ETA: I see that others have already expressed the same issues I have.
Yes, I would go into the future. The beginning of the 2000s will be remembered for our economic problems; however, I believe that the technology on earth - as of now - will bring rapid changes to society that will make these problems a footnote in Wikipedia or whatever information system is current.
Would I ever want to get beyond these problems on earth today! It feels like it’s year one. At some point, though, we could create “virtual earths” that could be stored in a database or a customizable virtual earth. That’s the future of time travel. You’d be able to go back to the virtual earth of the 1990s and “re-live” your childhood, and there would be no paradoxes because it’s, of course, virtual.
Sure, why not? Maybe it’ll be like Idiocracy, and maybe I won’t be the smartest person on earth, but I might just be the person with the most common sense on earth.
Things that would be cool: reading “Classic” literature from the year 4800, listening to 3000 years of music in its order of progression. Seeing how much detail from our times is common knowledge to future society, who are the people that are still remembered? And discovering what its like to have a culture with 3000 years of history that is meticulously documented. It would be really fun catching up on 3000 years of history. Tracking my family, see how the house of Bootis fared. I think I could be happy just living alone in a room with a food replicator and an internet connection, or as it might be called in 5008, “inter-nette”

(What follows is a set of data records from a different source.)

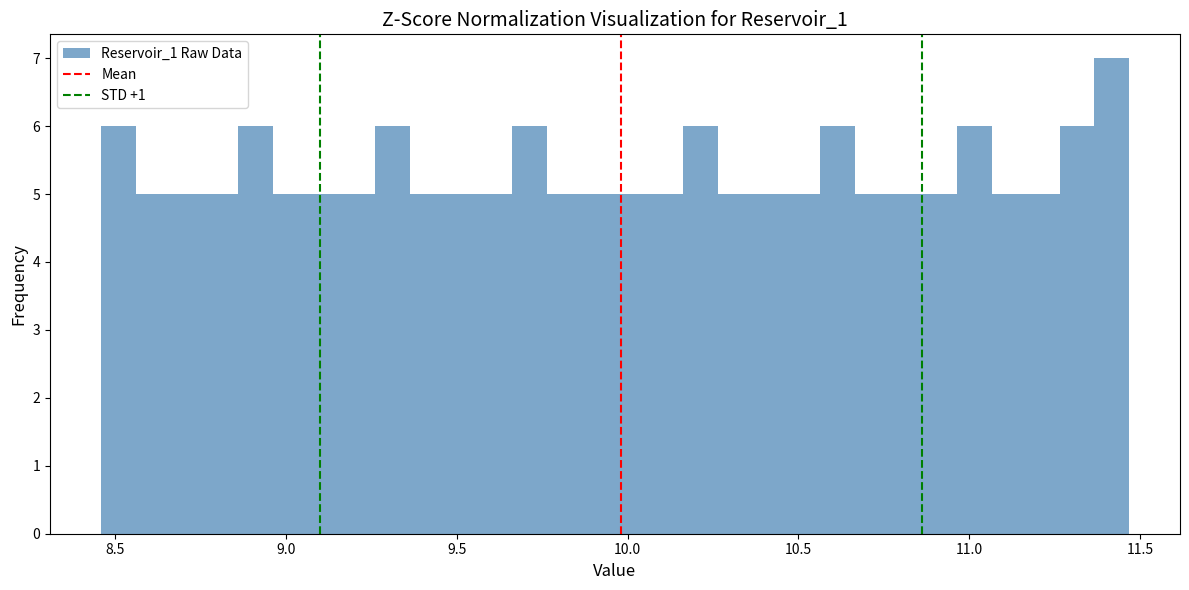

Read against the x-axis, roughly where is the centre of the tallest bar?

11.40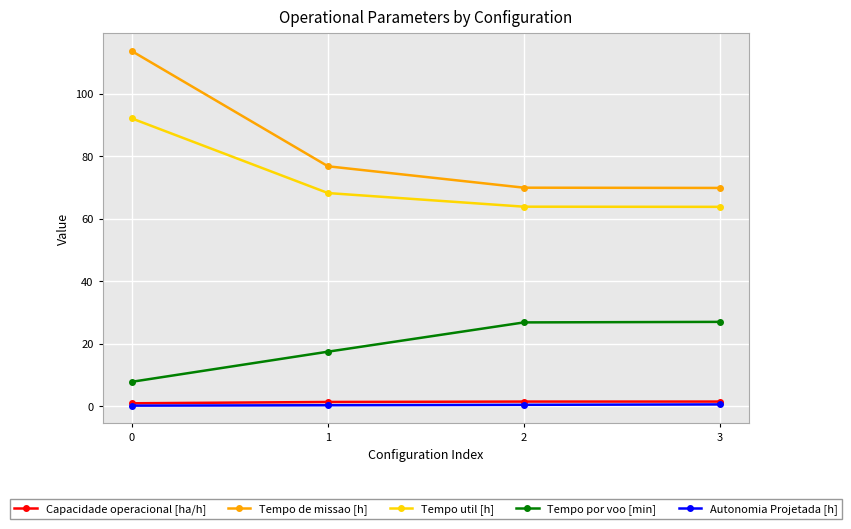

What is the value of the Autonomia Projetada [h] point at the 1st from the left?

0.1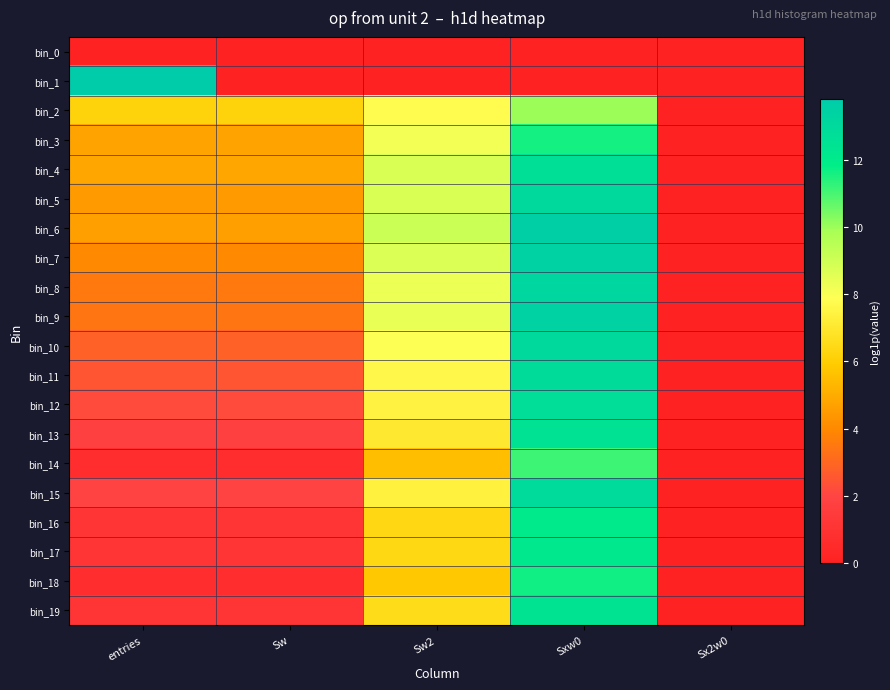

Rank the series at Sx2w0 from lowest to highest value.

bin_0, bin_1, bin_2, bin_3, bin_4, bin_5, bin_6, bin_7, bin_8, bin_9, bin_10, bin_11, bin_12, bin_13, bin_14, bin_15, bin_16, bin_17, bin_18, bin_19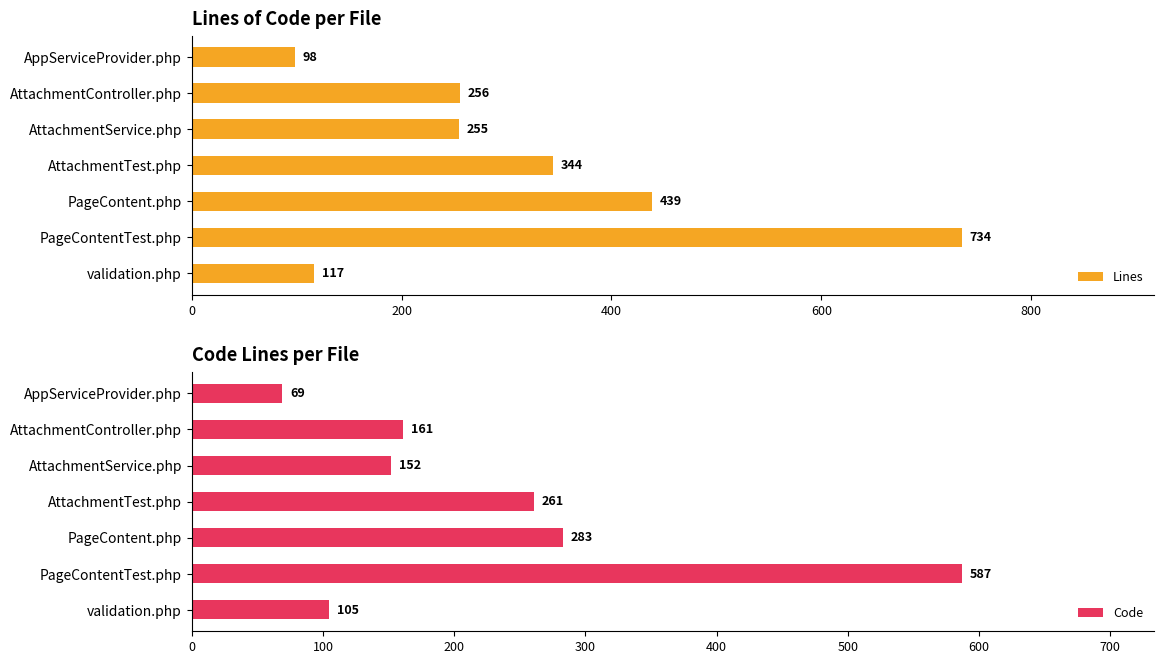

True or false: Code has a value of 105 at validation.php.

True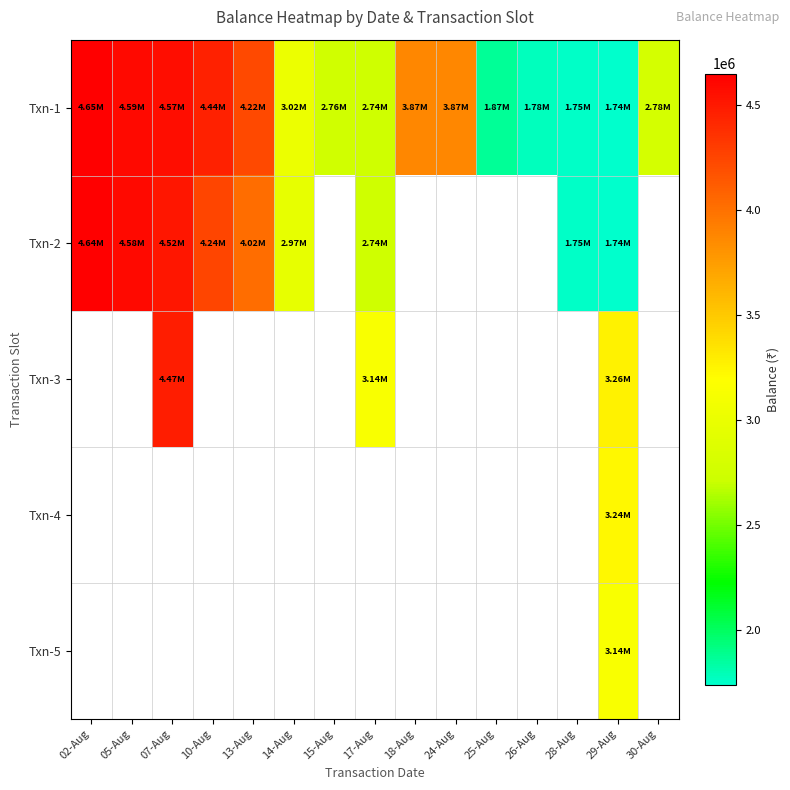

Which has a higher value, 30-Aug or 07-Aug?

07-Aug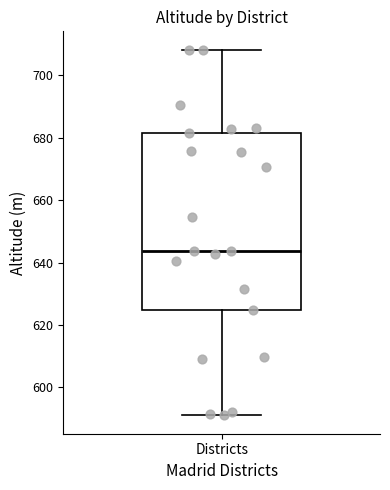

Read this box plot against the y-axis: the position of the median line, the range covered by the box, and the ends of both whiskers. The values are not printed on the chart, so give them approximately, as read against the axis.

median 644, box 624 to 682, whiskers 592 to 708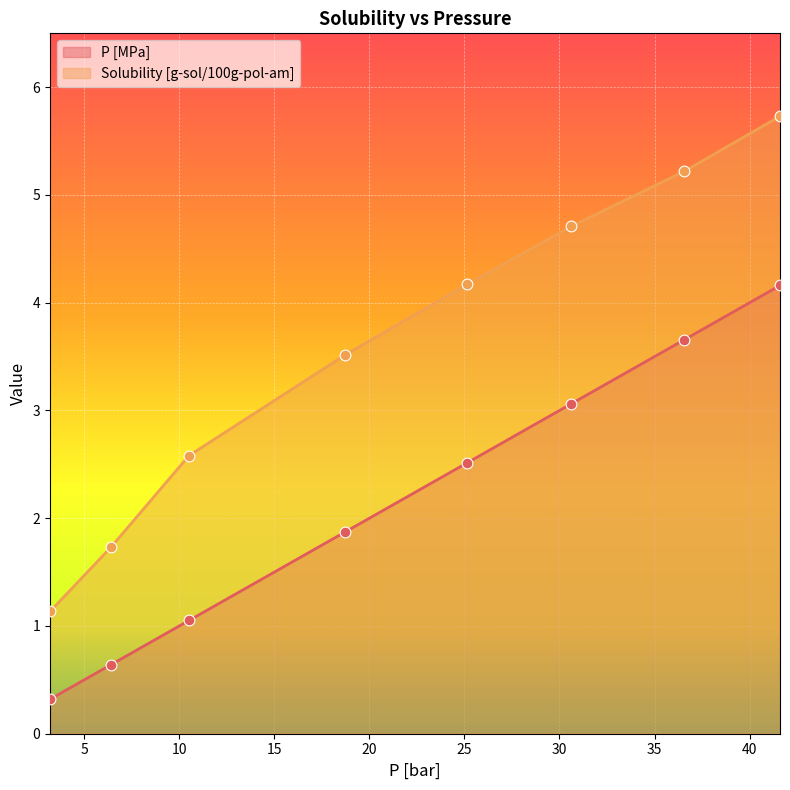

Which series has the largest Y range (max minus min)?

Solubility [g-sol/100g-pol-am]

Actually maybe a better question would be, how much would you be willing to pay for an internet connection from the year 5000, filled with as much information as the net would have if stayed in tact. No profiting from it allowed, and you are approved for any loan it would take.
According to a thread on the topic here recently, moon colonies are alot further away than 50-150 years.
The poster asked 3 Thousand, Not 3 Hundred. An educated person, speaking english of 1708, who found himself in Times Square of 2008 would have something of a chance of assimilating. 3 Thousand would be transporting someone from the late bronze age to times square. :eek:
I would do it, regardless of the distance. My curiosity would definitely get the best of me.
Are you kidding?! Of course. Do you realize how famous, nay, legendary you’d be when you arrived. The whole world, and other colonized planets would be waiting with incredible anticipation as the first and only time-traveler will emerge from November 15th, 2008, into Nov 15th, 5008. Some might consider it a fairy tale, others are certain it will happen, most will doubt it and dismiss it as nothing more than an old legend or quackery, but keep one eye on the moment as the hour arrives, nonetheless. The entry-point will become sacred over time. Almost biblical. Held and up-kept by generation after generation until that fateful day arrives. Billions (trillions?) across our solar system will watch in person, virtually, or by some other proxy as I come stepping through, arriving in the future to the greatest fanfare, pomp and circumstance humanity, AI and inter-species hybrids have ever known. The arena they will have constructed around the spot will erupt with renewed joy that will infuse the human population spread across the planetary systems with hope again by baring witness to such an historic, and important epoch for our species. I will be treated as royalty and live a life of immense pleasure and leisure and knowledge fulfillment for all the days of my indefinitely extended lifetime.
Either that or I’ll freeze to death in the current Ice Age.
Either-way, my bags are packed…
I’m thinking a thousand year old relic might have a hard time get’ dates; so no.
This despite the fact that “what the future will be like” is one of the biggest curiousities of my life. And it always has been for as long as I can remember.
Hell no. Even if I do get to say goodbye, I’m not leaving my husband behind no way no how.
Besides, I’m willing to bet there won’t be any WoW in the future.